- **YOUR OBJECTIVE**:
Quote every line below exactly and skip any picture.

- **EXERCISE DATA**:
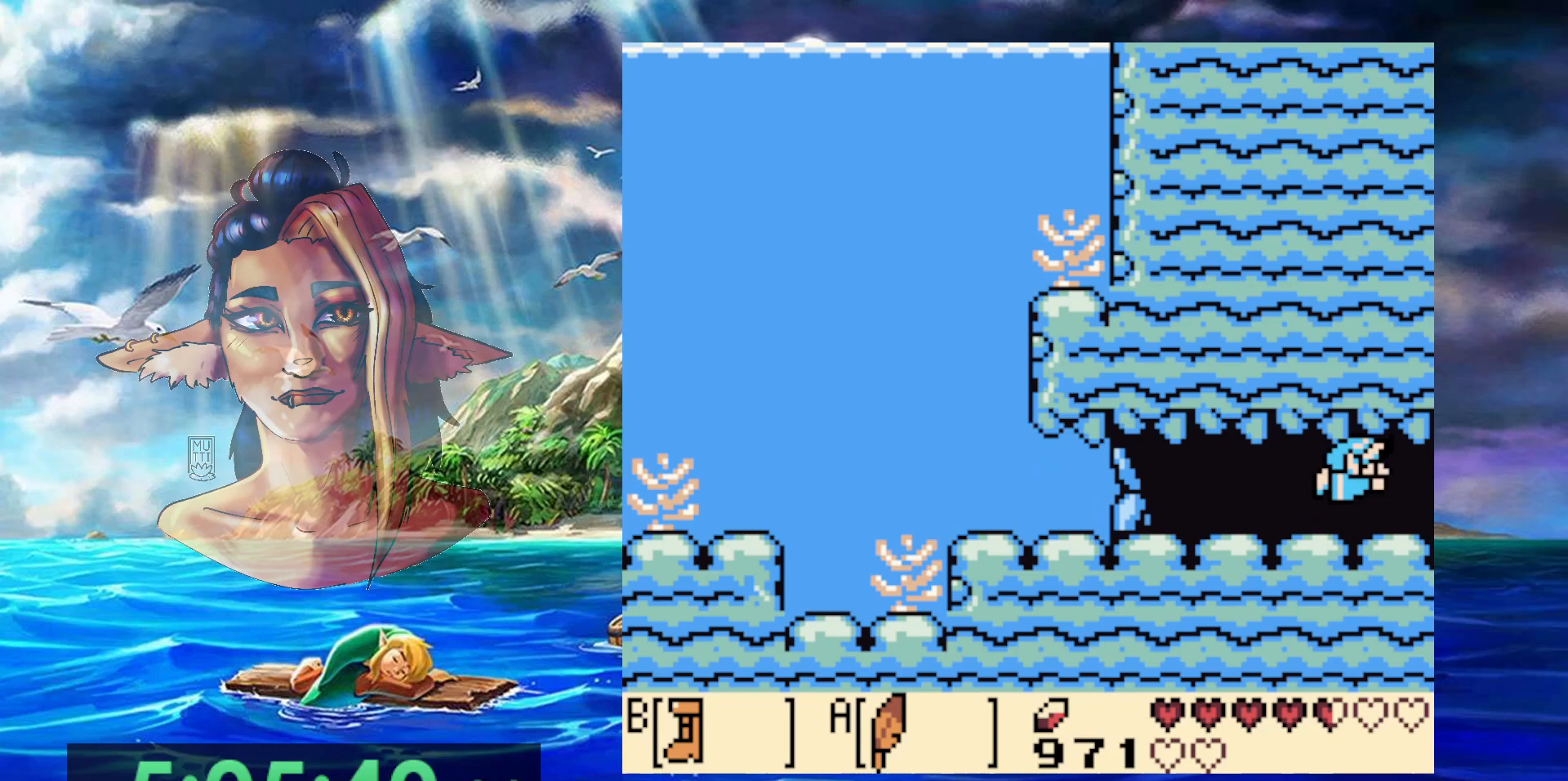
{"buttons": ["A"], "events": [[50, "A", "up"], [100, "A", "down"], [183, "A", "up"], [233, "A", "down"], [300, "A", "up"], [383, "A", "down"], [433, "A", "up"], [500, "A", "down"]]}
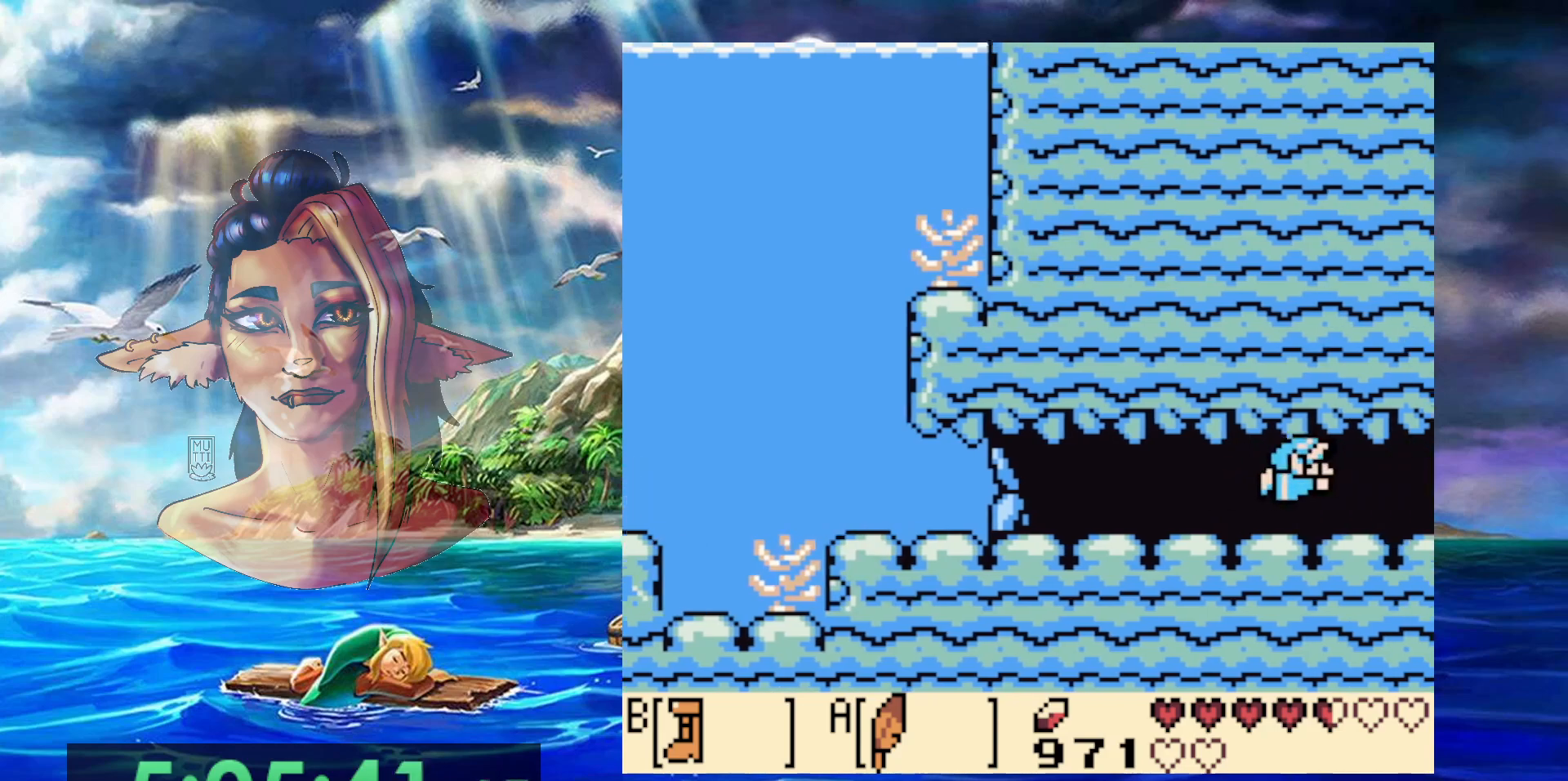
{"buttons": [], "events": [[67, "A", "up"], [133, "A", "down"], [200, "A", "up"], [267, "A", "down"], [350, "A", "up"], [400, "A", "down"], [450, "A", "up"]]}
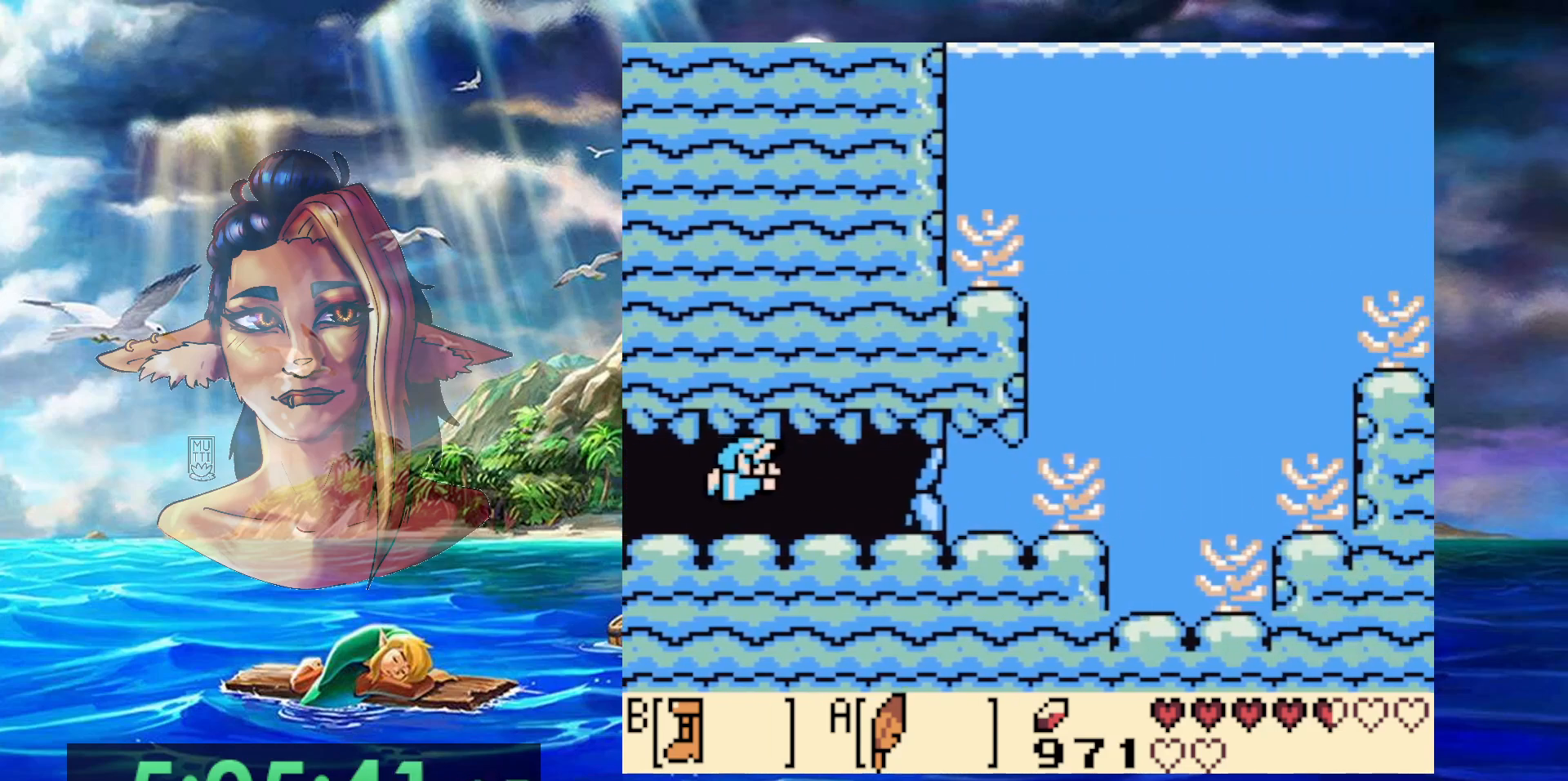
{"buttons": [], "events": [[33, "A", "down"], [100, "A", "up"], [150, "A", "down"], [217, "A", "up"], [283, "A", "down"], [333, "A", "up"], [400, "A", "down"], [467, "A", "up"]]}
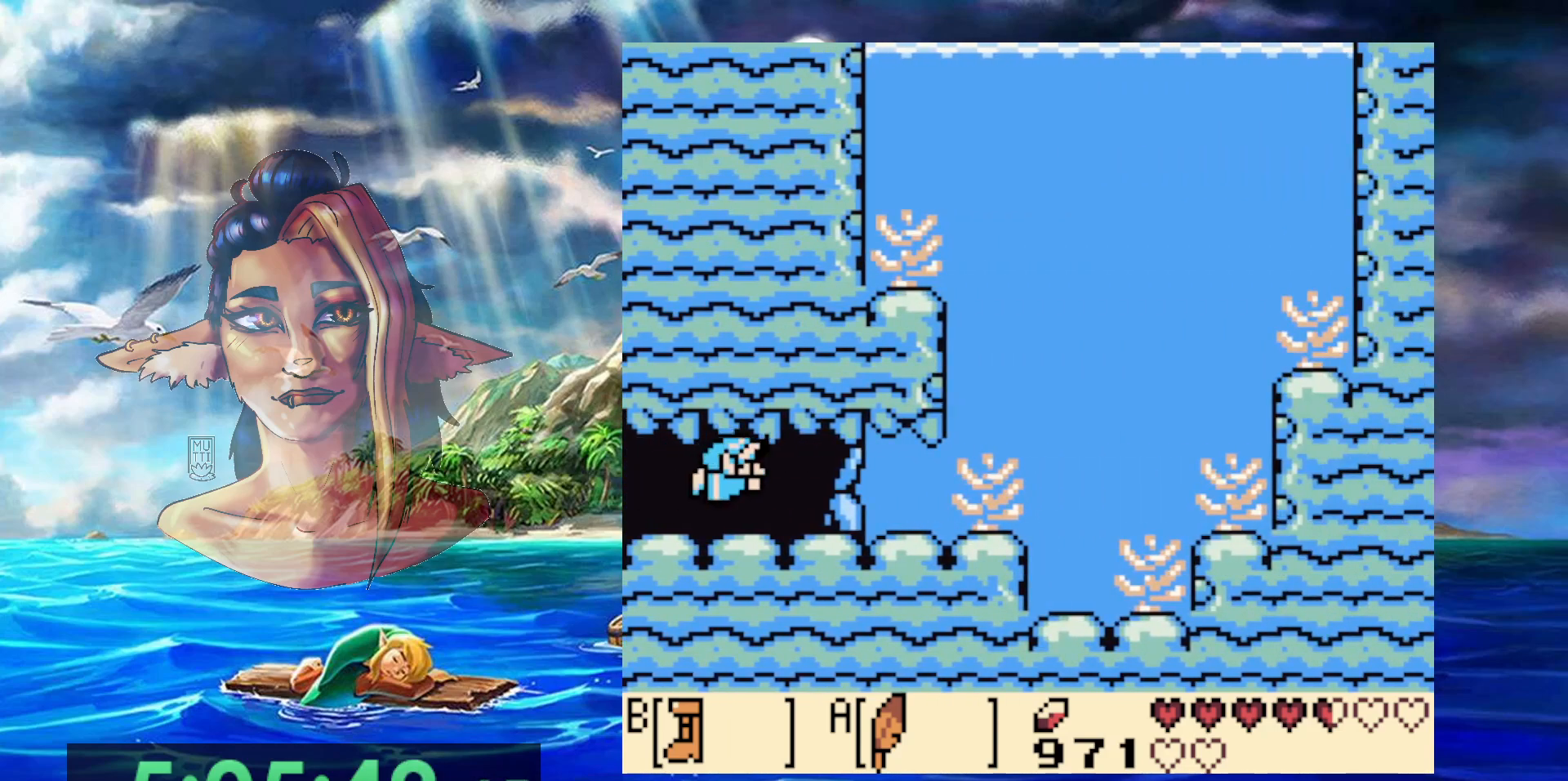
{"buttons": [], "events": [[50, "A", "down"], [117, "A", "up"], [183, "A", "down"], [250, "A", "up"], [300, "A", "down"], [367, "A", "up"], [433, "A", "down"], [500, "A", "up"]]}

- **WORKED SOLUTION**:
{"buttons": ["A"], "events": [[50, "A", "up"], [100, "A", "down"], [183, "A", "up"], [233, "A", "down"], [300, "A", "up"], [383, "A", "down"], [433, "A", "up"], [500, "A", "down"]]}
{"buttons": [], "events": [[67, "A", "up"], [133, "A", "down"], [200, "A", "up"], [267, "A", "down"], [350, "A", "up"], [400, "A", "down"], [450, "A", "up"]]}
{"buttons": [], "events": [[33, "A", "down"], [100, "A", "up"], [150, "A", "down"], [217, "A", "up"], [283, "A", "down"], [333, "A", "up"], [400, "A", "down"], [467, "A", "up"]]}
{"buttons": [], "events": [[50, "A", "down"], [117, "A", "up"], [183, "A", "down"], [250, "A", "up"], [300, "A", "down"], [367, "A", "up"], [433, "A", "down"], [500, "A", "up"]]}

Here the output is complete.